Proceedings Article | 16 December 2002
KEYWORDS: Doppler effect, Interferometers, Stars, Telescopes, Planets, Error analysis, Absorption, Germanium, Iodine, Spectrographs
Characterization of extra-solar planetary systems requires surveying for planets around hundreds of thousands of nearby stars of all types, with different metalicities, environments (star cluster and multiple star systems), ages etc. Space missions such as SIM, NGST and TPF will identify many of these systems. However, these missions need ground-based surveys to find candidates to improve their efficiency and provide complementary work. Among these surveys, Doppler radial velocity (RV) surveys, which have detected almost all of ~ 100 known planetary systems, will continue to be the most efficient for detecting planets. Though the cross-dispersed echelle spectroscopy has demonstrated high sensitivity and good efficiency for observing thousands of stars, (limited to late F,G, K and M type), it would be tremendously challenging to search for hundreds of thousands of stars since this would require more than 2 orders of magnitude improvement in observing efficiency. New techniques with high throughput and multi-object capability for high precision RV surveys are crucial in solving this problem. Here we introduce a new technique based on a multi-object fixed-delay interferometer with a first order grating postdisperser which provides the potential for all sky radial velocity surveys for planets.
This kind of instrument is a combination of a fixed-delay interferometer with a moderate resolution post-disperser. Doppler measurements are conducted by monitoring stellar interferometric fringe phase shifts instead of absorption line centroid shifts as in the echelle. High Doppler sensitivity is achieved by optimizing the optical delay in the interferometer and reducing photon noise by measuring multiple fringes over a broadband realized by the post-disperser. Since the resulting Doppler sensitivity is independent of the dispersion power of the post-disperser, the whole instrument can be designed for multiple objects, high throughput, and high Doppler sensitivity, while the instrument can be made very compact, thermally and mechanically rigid, and low-cost compared to the echelles. Its superior stability and simple instrument response allow its easy adaptation to other wavelengths such as UV and IR. Once a multi-object instrument of this type, with possible UV, visible and near-IR instrument channels, is coupled with a wide field telescope (a few degree, such as Sloan and WIYN), it will produce hundreds of fringing spectra to allow simultaneous searching for planets around late type F, G, and K stars in the visible, early type B and A-type stars, and white dwarfs in UV and late M-dwarfs in near-IR.

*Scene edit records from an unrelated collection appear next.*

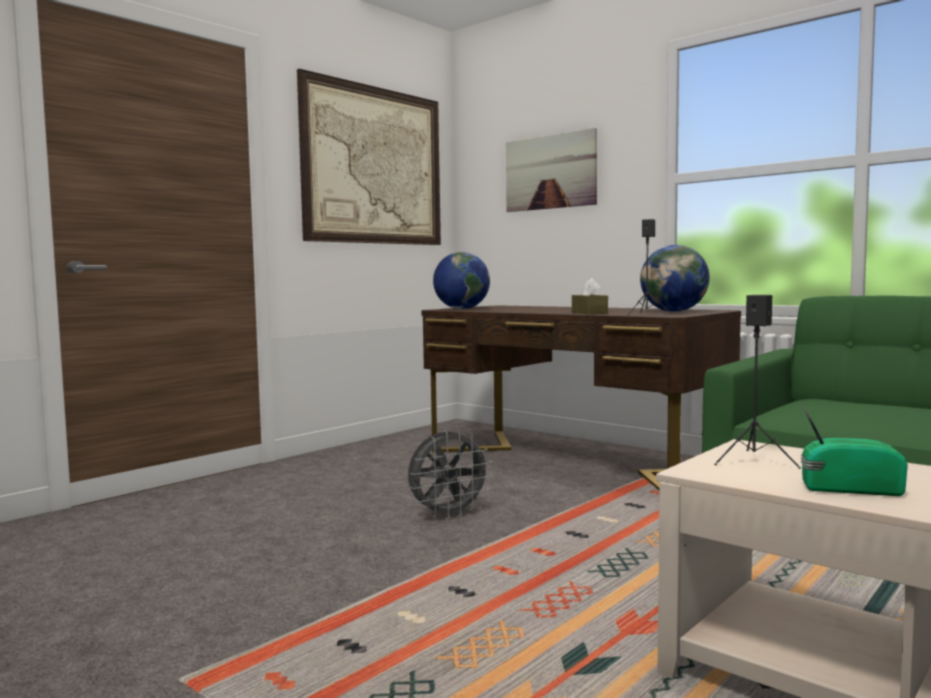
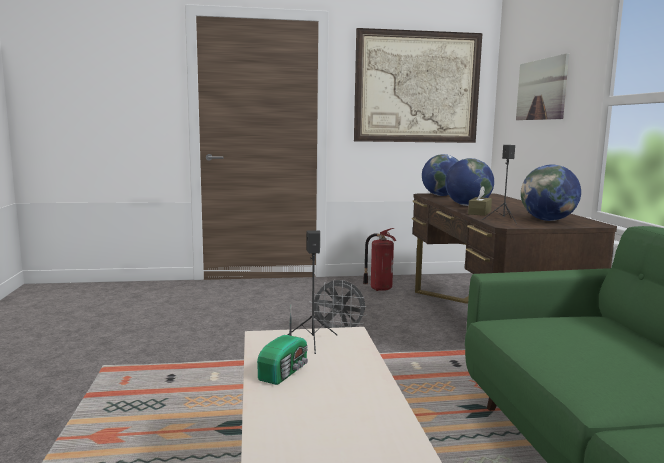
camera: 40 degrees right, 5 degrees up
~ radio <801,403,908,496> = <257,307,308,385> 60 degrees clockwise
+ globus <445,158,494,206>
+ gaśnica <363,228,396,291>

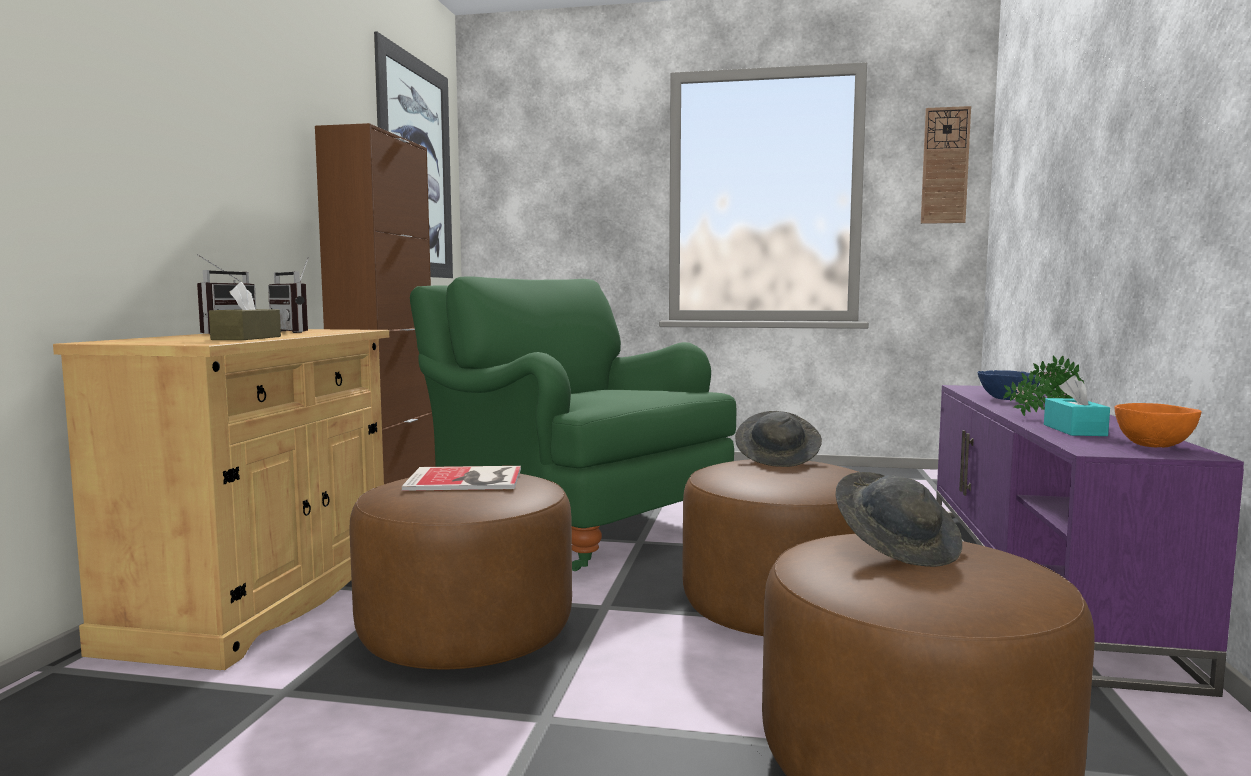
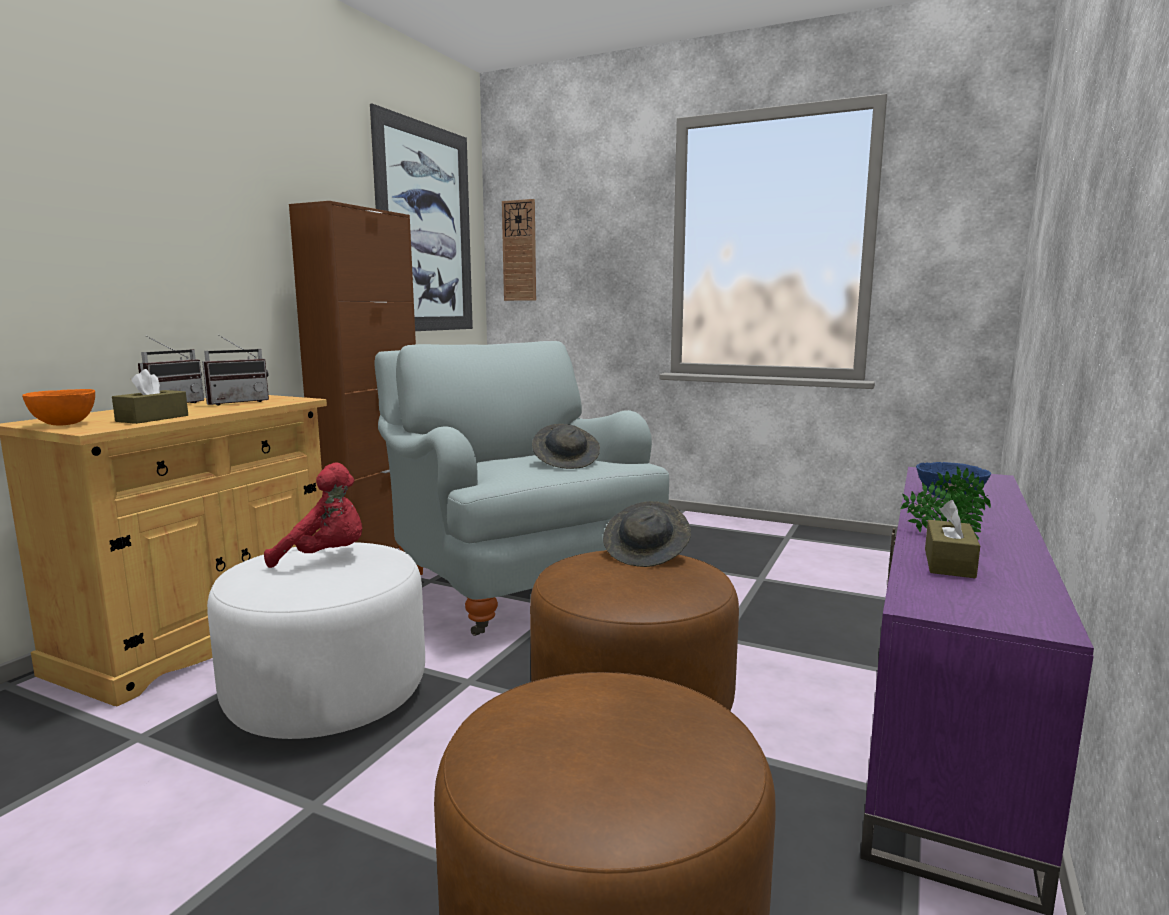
camera: 15 degrees right, 5 degrees up
~ zegar ścienny <921,106,971,224> to <502,199,536,301>
~ radio <268,257,309,333> = <202,335,269,406> 105 degrees counterclockwise
~ fotel (zielony) <410,276,736,571> to fotel (szary) <374,341,669,636>
~ pudełko chusteczek (turkusowy) <1044,375,1110,436> to pudełko chusteczek (brązowy) <925,500,980,578>
~ miska (pomarańczowy) <1114,403,1202,447> to <22,389,95,426>
~ książka <402,466,521,491> to pluszak (czerwony) <264,463,362,568>
~ kapelusz (szary) <835,472,962,567> to <532,424,600,469>
~ pufa (brązowy) <349,474,572,669> to pufa (biały) <207,542,425,739>

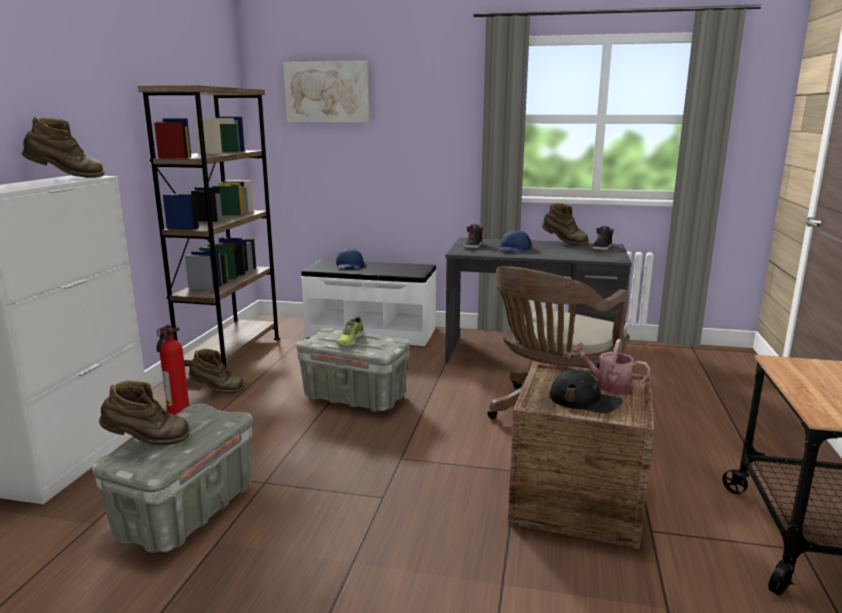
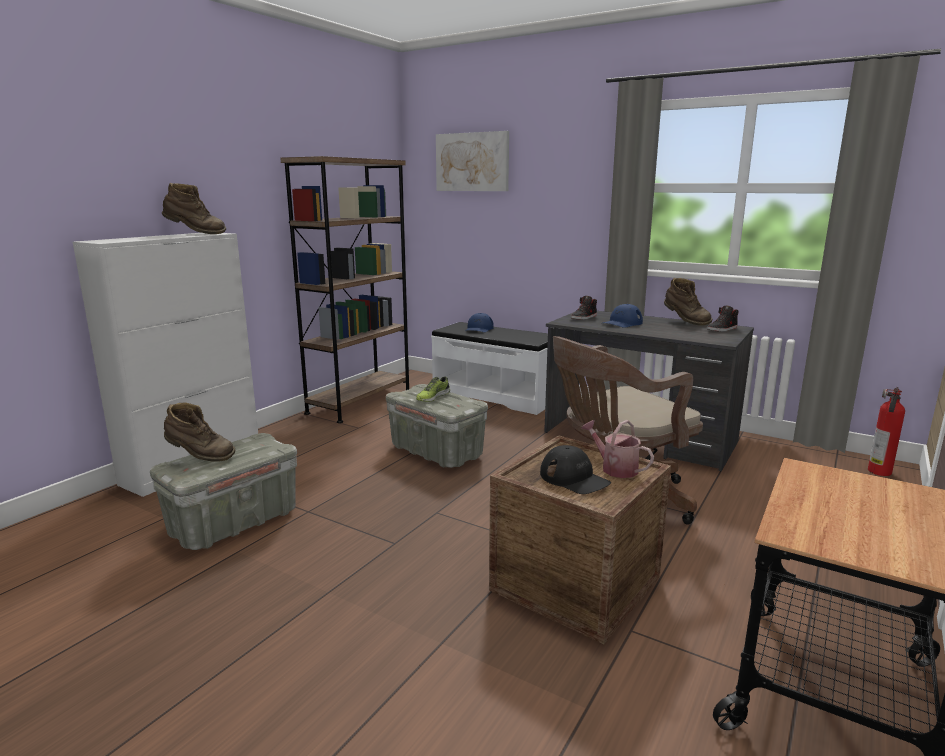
camera: 20 degrees right, 0 degrees up
~ gaśnica <156,325,189,415> to <868,387,905,476>
- but z cholewką (brązowy) <188,349,245,394>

The first light observations of our prototype interferometer at the Hobby-Eberly 9m and Palomar 5m telescopes in 2001 have demonstrated that this new technique can approach high Doppler precision mainly determined by photon statistics (Ge et al. 2001; van Eyken et al. 2001; Ge et al. 2002). For instance, a stellar intrinsic Doppler precision of ~ 3 m/s has been achieved with a wavelength coverage of ~ 140 Å and S/N ~ 120 per pixel. The overall short-term Doppler measurement error is ~ 9 m/s. This is mainly caused by low fringe contrast (or visibility) of the iodine absorption lines (~ 2.5% vs. ~7% in stellar lines) for wavelength calibration. Recent observing at the KPNO 2.1-m telescope demonstrated good instrument throughput and increased wavelength coverage. The total detection efficiency including the sky, telescope and fiber transmission losses, the instrument and iodine transmission losses and detector quantum efficiency is 3.4% under 1.5 arcsec seeing conditions. This efficiency is already comparable to all of the echelle spectrometers for planet detection.